◆ Provided material ◆
.....

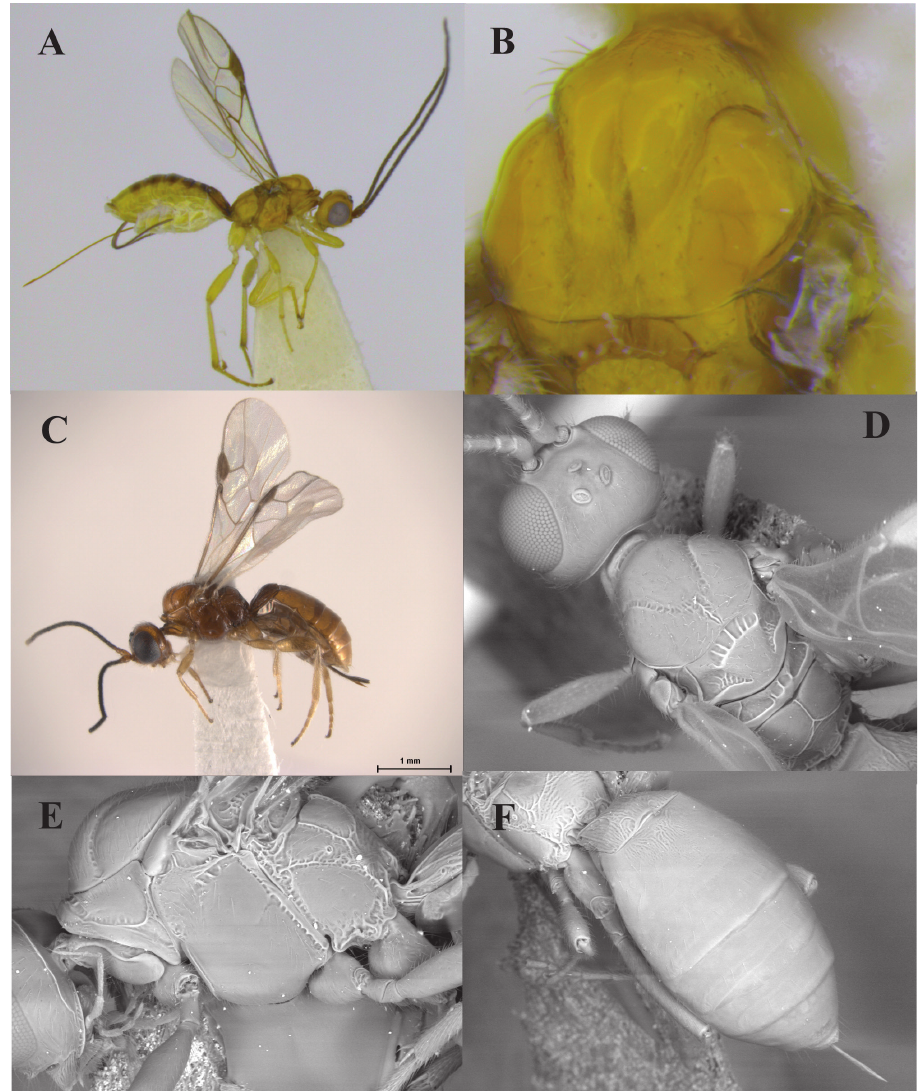
Figure 5. Lissopsius flavus Marsh: A habitus, lateral view B mesoscutum, dorsal view. Lissopsius pacificus sp. n. (holotype): C habitus, lateral view D head and mesosoma, dorsal view e mesosoma, lateral view F metasoma, dorsal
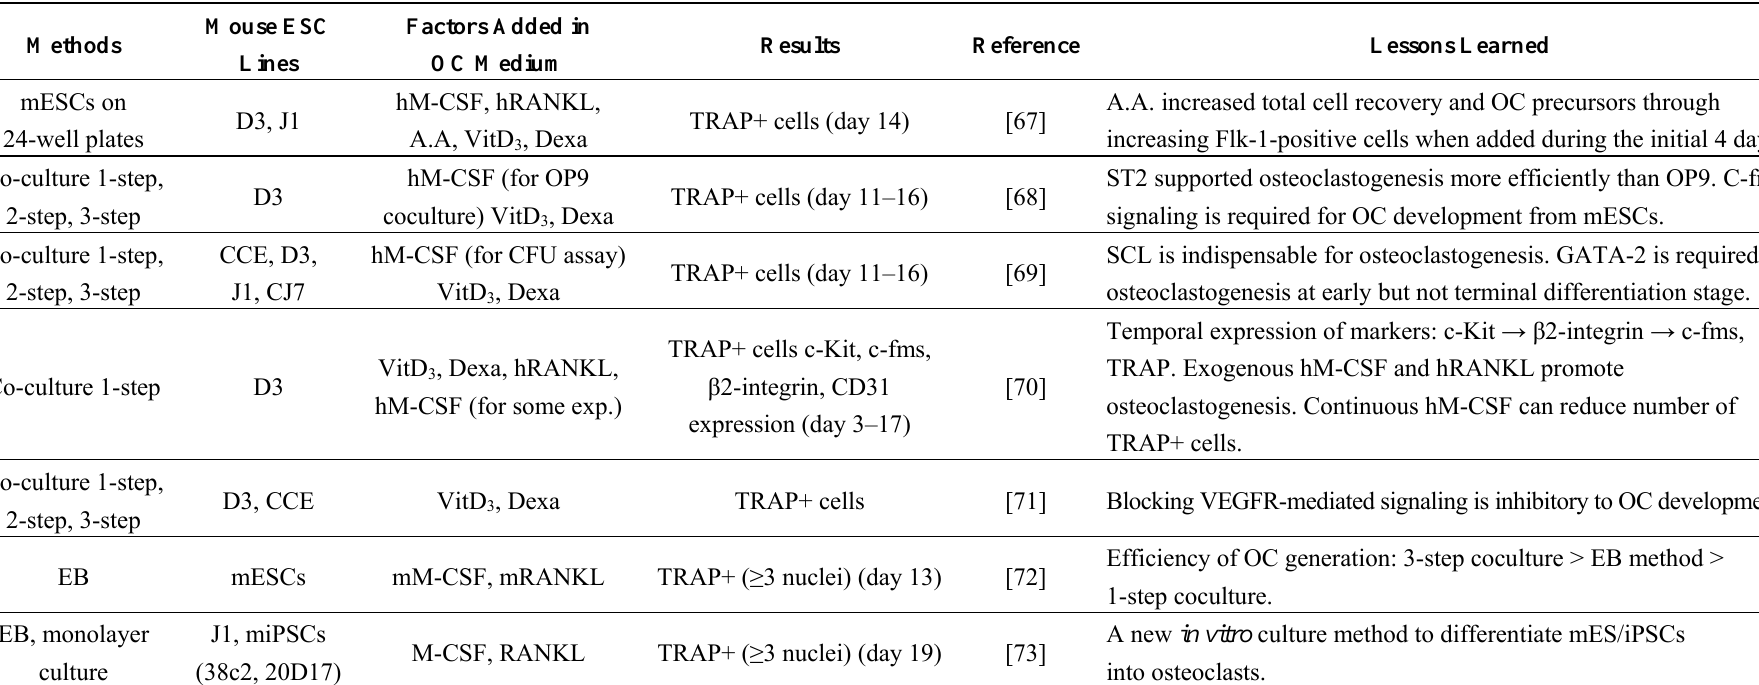
Table 3. Protocols for differentiating mESCs/iPSCs to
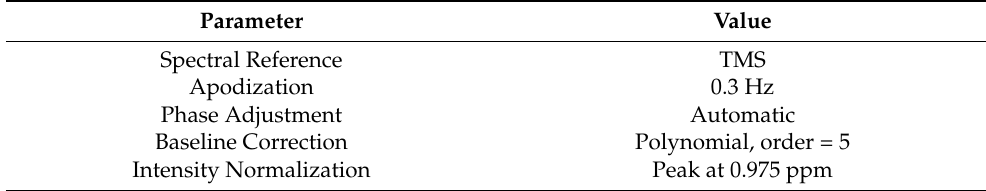
Table 2. Spectral processing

.....

◆ Task directions ◆
In the listing, how many lines carry the string "Table"? Answer with a number only.

◆ Exercise response ◆
2